Nach dem ich aus der Kriegsgefangenschaft nach Hause gekommen war (September 1945) ging es wenig später darum die Kriegsbeschädigten Anerkennung zu erhalten. Der erste Bescheid war eine Mitteilung vom 11.12.1949 in dem mir 20 % Kriegsbeschädigung zugesagt wurde, d.h. eine Rente war mir nicht zugestanden worden. Im Oktober 1952 ging es mir gesundheitlich nicht gut. Daraufhin habe ich Einspruch eingelegt. In einer Ausfertigung des Versorgungsamtes vom 1.12.1952 wurde mir wieder eine Erhöhung der Kriegsbeschädigung versagt, Am 8.12.1952 habe ich daraufhin nochmals Berufung eingelegt, mit entsprechenden Nachweisen und Argumenten. Es kam zu einer Verhandlung beim Versorgungsamt. Obwohl ich zusätzlich auch Mitglied beim VDK (Verband der Kriegsbeschädigten) war, hat das Gericht wiederum abgelehnt. Meine Absicht sah so aus, dass ich auf Gerechtigkeit der NEUEN Bundesrepublik gehofft hatte. Diese wurde leider enttäuscht. Hätte ich den Beschädigtengrad von 30 % erreicht, wäre mir eine Rente von DM 19/Monat zugestanden. Bei dieser Rente ging es mir persönlich nicht um das Monetäre oder die Einschränkungen mit denen ich leben mußte, sondern um den "Dank des Vaterlandes für den Einsatz meines Lebens". Es ist schon seltsam, dass der Einsatz eines jungen Menschenlebens in unserem Kulturkreis nichteinmal 19 DM wert ist. Da fällt mir ein aktueller Slogan ein der heißt "Du bist Deutschland". Ich war natürlich über das Urteil sehr verärgert, das ich dem Gericht sagen mußte "die Herren mögen mich im Adler treffen, wen es im Ochsen zu voll ist". Das war ein heute recht unbekannter Ausdruck des Götz von Berlichingen Zitats.

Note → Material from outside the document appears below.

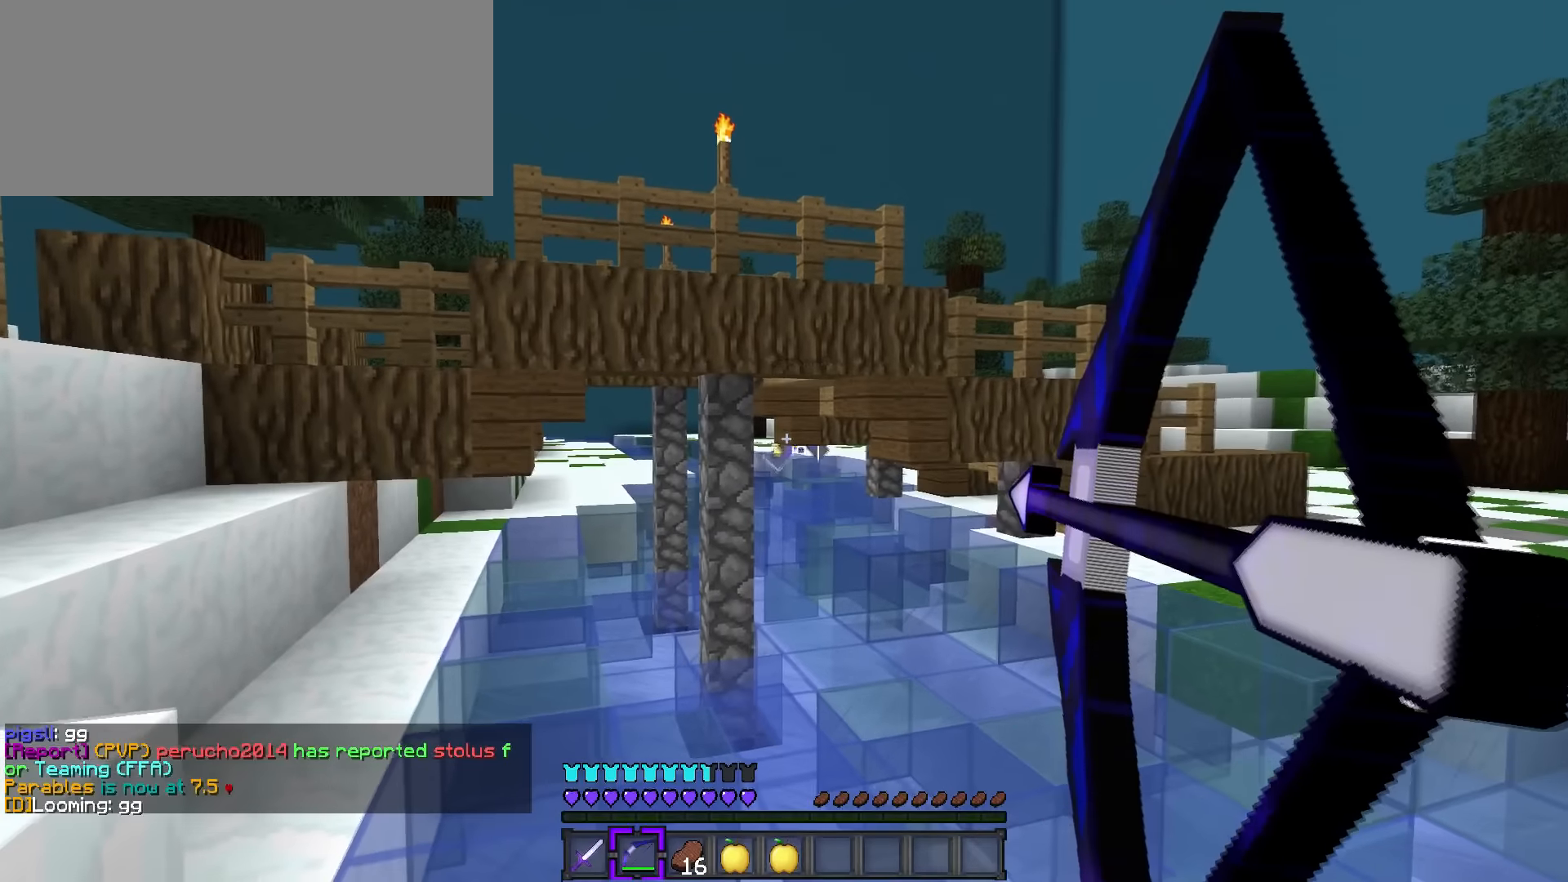
{"keys": ["d", "s"], "events": []}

Einweiterer Versuch, der mit der Stellungnahme von zwei Ärtzen unterlegt war habe ich im Januar 1996 eingerecht.
Darausfhin wurde ich vor das höchste ärztliche Gremium von Rheinland-Pfalz zu einer Nachuntersuchung gebeten wurde. Nun 50 Jahre nach meiner Verwundung kam doch die späte Gerechtigkeit, dass mein Kriegsbeschädigung auf 30 % erhöht wurde. Zehn Monate danach erhielt ich pro Monat 45 DM Kriegsbeschädigtenrente.

Ich frage mich, wie vielen Kameraden, die es vielleicht noch schwerer getroffen hat als mich, ging es wohl genau so.

Wenn ich nochmals zurückkommen darf auf die Anfrage aus meinem vorangegangenen Aufschrieb. Kennt jemand die Namen der aufgeführten Kameraden. Nebenbei, die Grenadiere OB waren wohl Jahrgang 1926.

Nochmals Vielen herzlichen Dank für Eure Aufmerksamkeit und natürlich für Eure Hilfe in bezug auf die gemeldeten Quellen.

Ich werden regelmäßig auf dieser Seite nachschauen, ob der ein oder andere Hinweis eingegangen ist. Gerne werde ich auch weiterhin Fragen beantworten.